TEXT TO READ:
Start
These really aren’t in any particular order. I just find that stuff like this gets more attention when you put it in a top-ten list.
Here we go!
#10 Galileo Galilei (1564 - 1642)
Galileo definitely deserves a spot in the top ten, despite his legendary dust-up with the Church. He popularized the use of mathematics in experimental science, cleverly timing his experiments using his own heartbeat. We also have Galileo to thank for basically inventing observational astronomy when he thought to point a spyglass (telescope) at the heavens (no word on whether he yelled “Land ho!” when he first saw the Moon). He also came up with the principles of relativity and inertia, which are both kind of big deals in physics. Though his dogged devotion to heliocentrism and his somewhat unpolished personality got him in hot water with powerful religious people, like his friend Pope Urban VIII, he did manage to occasionally be highly quotable about God:
“I do not feel obliged to believe that the same God who has endowed us with senses, reason, and intellect has intended us to forgo their use and by some other means to give us knowledge which we can attain by them.” [His letter to the Grand Duchess Christina in 1615]
Darn straight, Galileo.
#9 Blaise Pascal (1623 - 1662)
Ever hear of Pascal’s wager? Paraphrased: “You’re better off covering all your bases by believing in God than not.” Blaise Pascal is the guy who came up with that.
In addition to producing a famous probabilistic argument for belief in God that’s been misunderstood by Christians and atheists alike for hundreds of years, Pascal was a mathematical prodigy who made significant contributions to physics, including fluid dynamics, and even influenced the development of modern economics through probability theory. A fun story I like to tell my students about Pascal is that his father, Étienne, decided that Pascal was not allowed to learn any math before the age of 15, likely making him the envy of French kids everywhere. This apparently backfired, though, because young Pascal was so curious about math that he taught himself at the age of 12, becoming ridiculously good at it in the process.
Anyway, here’s a wordy but quotable bit of his wager argument for believing in God:
“Wager, then, without hesitation that He is. ... There is here an infinity of an infinitely happy life to gain, a chance of gain against a finite number of chances of loss, and what you stake is finite. And so our proposition is of infinite force when there is the finite to stake in a game where there are equal risks of gain and of loss, and the infinite to gain.” [Pensées (Thoughts), 1670]
#8 Robert Boyle (1627 - 1691)
End
RECORDS:
Start
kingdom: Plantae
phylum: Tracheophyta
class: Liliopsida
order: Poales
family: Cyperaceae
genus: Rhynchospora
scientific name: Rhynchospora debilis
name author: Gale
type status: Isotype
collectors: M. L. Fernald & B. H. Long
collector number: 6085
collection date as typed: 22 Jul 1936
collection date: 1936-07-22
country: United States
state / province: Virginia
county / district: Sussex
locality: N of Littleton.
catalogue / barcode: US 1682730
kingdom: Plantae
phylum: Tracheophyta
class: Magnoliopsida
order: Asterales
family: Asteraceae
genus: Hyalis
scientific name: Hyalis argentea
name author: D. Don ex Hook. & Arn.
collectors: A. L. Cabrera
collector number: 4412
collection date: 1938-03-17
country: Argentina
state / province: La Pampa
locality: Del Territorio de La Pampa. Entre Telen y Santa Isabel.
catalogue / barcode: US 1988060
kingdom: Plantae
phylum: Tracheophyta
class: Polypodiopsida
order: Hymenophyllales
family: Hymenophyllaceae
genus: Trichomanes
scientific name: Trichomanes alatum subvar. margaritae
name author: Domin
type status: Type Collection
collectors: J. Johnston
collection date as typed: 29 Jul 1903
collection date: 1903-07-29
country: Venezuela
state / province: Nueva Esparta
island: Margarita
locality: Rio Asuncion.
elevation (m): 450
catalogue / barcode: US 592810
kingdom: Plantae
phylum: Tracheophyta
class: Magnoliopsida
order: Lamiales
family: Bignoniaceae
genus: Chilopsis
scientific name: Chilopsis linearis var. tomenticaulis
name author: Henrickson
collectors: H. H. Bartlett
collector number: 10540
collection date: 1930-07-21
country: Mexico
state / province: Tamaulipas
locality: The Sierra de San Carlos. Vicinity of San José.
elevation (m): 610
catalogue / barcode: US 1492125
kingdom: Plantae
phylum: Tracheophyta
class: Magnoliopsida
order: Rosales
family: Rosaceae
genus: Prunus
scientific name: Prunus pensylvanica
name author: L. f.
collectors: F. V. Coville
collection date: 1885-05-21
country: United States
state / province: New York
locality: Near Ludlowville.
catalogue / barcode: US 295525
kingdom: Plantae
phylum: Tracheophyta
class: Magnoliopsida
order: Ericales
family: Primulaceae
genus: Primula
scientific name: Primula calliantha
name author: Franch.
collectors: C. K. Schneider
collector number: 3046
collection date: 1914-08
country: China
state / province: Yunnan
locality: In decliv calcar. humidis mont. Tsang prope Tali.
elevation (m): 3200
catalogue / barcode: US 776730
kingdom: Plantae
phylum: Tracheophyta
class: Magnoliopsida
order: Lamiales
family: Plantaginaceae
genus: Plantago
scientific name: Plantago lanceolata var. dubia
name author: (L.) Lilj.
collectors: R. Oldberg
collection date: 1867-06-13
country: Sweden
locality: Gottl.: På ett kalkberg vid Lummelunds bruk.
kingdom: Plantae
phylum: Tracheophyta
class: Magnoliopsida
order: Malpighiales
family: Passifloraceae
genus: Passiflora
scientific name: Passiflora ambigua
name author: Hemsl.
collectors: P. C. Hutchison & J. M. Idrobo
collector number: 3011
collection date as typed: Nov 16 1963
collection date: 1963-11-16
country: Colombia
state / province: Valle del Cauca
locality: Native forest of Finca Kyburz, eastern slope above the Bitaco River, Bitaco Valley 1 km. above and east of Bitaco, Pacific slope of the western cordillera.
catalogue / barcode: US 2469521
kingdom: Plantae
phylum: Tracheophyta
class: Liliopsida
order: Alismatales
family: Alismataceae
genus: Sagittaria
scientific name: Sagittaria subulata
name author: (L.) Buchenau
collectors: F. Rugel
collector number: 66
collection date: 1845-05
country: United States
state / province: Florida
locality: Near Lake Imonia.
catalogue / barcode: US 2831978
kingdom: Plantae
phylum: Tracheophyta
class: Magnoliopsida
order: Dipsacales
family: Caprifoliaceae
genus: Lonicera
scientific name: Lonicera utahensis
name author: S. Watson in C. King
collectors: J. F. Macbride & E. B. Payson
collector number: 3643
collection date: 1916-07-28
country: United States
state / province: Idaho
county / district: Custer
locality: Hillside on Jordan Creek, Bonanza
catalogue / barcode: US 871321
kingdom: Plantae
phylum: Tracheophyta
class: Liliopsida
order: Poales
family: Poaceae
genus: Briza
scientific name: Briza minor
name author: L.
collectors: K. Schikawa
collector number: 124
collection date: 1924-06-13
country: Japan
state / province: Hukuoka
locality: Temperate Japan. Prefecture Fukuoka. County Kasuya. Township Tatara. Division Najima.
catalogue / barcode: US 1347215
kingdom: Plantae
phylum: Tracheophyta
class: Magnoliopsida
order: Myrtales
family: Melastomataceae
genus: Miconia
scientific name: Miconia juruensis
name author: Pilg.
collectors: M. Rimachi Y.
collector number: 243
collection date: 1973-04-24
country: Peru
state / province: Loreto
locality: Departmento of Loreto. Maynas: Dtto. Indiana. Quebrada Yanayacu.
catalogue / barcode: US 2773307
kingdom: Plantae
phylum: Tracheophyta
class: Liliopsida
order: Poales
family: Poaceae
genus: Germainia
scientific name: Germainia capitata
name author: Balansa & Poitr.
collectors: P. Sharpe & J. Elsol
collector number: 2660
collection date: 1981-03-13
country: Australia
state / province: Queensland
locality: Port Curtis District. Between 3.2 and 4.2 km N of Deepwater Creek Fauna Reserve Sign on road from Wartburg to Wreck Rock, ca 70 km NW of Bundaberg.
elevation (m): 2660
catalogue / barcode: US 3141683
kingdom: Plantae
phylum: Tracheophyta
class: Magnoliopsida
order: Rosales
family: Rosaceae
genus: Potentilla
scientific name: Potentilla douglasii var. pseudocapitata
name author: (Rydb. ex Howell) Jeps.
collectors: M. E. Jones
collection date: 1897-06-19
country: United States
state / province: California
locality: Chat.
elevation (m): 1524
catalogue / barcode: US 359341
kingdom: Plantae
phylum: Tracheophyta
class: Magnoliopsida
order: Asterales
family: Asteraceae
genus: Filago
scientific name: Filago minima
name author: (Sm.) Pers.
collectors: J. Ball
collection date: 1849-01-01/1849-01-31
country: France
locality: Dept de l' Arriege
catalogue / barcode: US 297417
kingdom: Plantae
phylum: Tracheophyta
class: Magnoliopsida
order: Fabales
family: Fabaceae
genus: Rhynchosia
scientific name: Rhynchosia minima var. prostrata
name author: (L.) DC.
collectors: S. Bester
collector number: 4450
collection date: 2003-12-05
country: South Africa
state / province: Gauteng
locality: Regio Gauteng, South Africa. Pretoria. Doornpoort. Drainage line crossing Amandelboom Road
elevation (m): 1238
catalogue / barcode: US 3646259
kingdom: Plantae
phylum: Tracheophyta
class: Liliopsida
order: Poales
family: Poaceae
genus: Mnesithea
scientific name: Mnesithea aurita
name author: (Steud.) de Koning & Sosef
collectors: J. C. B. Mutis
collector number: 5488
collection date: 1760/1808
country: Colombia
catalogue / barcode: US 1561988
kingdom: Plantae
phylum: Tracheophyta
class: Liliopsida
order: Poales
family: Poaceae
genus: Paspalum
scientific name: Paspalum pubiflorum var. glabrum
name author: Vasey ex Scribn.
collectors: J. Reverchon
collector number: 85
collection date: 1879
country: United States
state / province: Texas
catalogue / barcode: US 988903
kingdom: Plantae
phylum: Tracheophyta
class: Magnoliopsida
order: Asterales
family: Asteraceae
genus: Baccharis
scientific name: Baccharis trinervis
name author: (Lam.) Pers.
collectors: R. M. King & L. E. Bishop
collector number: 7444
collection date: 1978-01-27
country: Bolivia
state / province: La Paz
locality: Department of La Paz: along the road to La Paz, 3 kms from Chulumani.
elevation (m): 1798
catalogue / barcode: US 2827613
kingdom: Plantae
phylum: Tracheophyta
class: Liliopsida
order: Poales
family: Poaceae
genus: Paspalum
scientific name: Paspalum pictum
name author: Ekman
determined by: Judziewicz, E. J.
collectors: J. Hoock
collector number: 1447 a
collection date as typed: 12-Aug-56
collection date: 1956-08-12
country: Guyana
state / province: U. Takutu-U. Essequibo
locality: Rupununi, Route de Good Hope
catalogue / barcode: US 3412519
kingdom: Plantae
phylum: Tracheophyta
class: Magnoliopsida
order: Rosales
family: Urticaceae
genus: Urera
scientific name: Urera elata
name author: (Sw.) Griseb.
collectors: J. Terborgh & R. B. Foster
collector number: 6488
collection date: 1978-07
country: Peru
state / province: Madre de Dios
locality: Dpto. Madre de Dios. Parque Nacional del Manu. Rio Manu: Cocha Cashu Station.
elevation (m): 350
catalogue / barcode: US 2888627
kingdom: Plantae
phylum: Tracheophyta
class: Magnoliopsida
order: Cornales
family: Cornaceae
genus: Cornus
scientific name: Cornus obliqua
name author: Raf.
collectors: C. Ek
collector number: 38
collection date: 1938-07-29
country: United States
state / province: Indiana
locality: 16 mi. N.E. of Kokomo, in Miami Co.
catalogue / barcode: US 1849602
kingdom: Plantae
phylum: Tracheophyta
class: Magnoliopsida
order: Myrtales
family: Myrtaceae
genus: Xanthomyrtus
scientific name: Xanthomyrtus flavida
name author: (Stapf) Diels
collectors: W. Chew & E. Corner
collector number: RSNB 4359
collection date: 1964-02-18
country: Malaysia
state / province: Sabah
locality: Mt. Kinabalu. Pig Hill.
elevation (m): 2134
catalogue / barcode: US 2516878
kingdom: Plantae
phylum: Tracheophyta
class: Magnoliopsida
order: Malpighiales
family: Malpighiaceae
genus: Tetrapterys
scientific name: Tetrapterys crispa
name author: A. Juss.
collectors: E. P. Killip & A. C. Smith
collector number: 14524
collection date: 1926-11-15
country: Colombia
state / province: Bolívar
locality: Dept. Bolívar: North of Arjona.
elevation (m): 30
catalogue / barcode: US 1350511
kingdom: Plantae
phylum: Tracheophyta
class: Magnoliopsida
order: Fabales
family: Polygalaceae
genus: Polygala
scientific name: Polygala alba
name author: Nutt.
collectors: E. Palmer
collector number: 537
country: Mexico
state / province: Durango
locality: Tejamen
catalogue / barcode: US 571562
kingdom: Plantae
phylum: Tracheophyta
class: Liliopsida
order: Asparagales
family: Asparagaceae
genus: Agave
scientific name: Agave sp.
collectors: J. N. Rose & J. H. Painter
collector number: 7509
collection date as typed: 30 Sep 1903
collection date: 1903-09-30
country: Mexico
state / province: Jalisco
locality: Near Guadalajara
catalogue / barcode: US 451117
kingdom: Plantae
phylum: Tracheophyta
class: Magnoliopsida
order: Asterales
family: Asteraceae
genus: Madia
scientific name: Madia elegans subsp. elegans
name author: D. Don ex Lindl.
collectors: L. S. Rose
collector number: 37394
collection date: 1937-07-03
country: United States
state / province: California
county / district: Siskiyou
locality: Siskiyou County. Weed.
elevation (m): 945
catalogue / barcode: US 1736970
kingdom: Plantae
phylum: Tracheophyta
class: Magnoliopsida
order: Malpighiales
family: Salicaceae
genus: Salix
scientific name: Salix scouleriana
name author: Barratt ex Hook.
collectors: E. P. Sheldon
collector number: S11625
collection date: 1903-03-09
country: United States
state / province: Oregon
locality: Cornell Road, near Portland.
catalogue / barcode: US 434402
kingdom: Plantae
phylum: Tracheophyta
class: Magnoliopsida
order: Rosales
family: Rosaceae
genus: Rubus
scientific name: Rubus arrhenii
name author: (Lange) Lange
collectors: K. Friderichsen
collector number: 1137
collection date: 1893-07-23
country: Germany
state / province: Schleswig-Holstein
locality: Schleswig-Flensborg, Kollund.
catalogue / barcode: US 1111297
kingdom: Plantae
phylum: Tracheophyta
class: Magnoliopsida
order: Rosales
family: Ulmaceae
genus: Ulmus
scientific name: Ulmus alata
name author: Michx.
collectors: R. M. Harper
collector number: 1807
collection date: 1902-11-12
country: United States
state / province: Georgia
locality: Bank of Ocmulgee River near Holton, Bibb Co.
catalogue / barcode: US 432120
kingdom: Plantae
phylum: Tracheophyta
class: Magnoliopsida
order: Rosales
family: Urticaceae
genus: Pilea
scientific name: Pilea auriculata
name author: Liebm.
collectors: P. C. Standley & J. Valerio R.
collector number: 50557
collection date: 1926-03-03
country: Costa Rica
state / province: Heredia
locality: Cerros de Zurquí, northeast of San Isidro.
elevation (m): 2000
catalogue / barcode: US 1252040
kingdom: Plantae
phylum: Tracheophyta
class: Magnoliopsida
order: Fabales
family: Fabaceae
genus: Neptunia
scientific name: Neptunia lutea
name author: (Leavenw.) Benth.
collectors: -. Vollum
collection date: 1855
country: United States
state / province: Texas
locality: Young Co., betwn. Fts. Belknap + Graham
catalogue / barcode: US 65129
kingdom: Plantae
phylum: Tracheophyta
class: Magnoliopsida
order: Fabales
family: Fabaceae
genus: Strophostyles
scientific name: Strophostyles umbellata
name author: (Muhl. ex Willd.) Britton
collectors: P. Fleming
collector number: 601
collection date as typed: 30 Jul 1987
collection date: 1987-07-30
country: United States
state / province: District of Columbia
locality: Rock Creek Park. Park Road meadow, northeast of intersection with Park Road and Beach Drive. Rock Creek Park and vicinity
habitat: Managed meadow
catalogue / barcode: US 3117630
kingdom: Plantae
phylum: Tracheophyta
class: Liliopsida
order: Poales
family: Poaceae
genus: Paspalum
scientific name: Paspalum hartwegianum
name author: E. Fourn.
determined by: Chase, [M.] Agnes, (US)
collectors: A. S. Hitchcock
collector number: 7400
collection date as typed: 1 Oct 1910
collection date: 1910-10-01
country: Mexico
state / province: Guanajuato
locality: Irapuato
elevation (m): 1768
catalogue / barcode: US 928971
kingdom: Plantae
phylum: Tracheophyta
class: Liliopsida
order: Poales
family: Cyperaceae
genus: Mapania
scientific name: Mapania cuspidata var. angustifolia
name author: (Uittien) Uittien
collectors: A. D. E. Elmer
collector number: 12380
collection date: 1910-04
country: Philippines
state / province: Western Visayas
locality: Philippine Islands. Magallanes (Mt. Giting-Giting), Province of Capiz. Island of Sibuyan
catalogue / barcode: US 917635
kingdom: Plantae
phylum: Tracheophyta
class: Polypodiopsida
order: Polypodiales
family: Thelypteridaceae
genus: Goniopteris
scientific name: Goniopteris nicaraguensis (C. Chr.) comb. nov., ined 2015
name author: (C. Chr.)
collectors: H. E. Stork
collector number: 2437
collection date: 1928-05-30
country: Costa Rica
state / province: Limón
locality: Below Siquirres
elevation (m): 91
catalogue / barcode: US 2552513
End
TO DO: Quote the top-ten list word for word, starting at the words that contain "Anyway, here’s a" and stopping after "(1627 - 1691)". Work from the top-ten list alone.

COMPLETE ANSWER:
Anyway, here’s a wordy but quotable bit of his wager argument for believing in God:
“Wager, then, without hesitation that He is. ... There is here an infinity of an infinitely happy life to gain, a chance of gain against a finite number of chances of loss, and what you stake is finite. And so our proposition is of infinite force when there is the finite to stake in a game where there are equal risks of gain and of loss, and the infinite to gain.” [Pensées (Thoughts), 1670]
#8 Robert Boyle (1627 - 1691)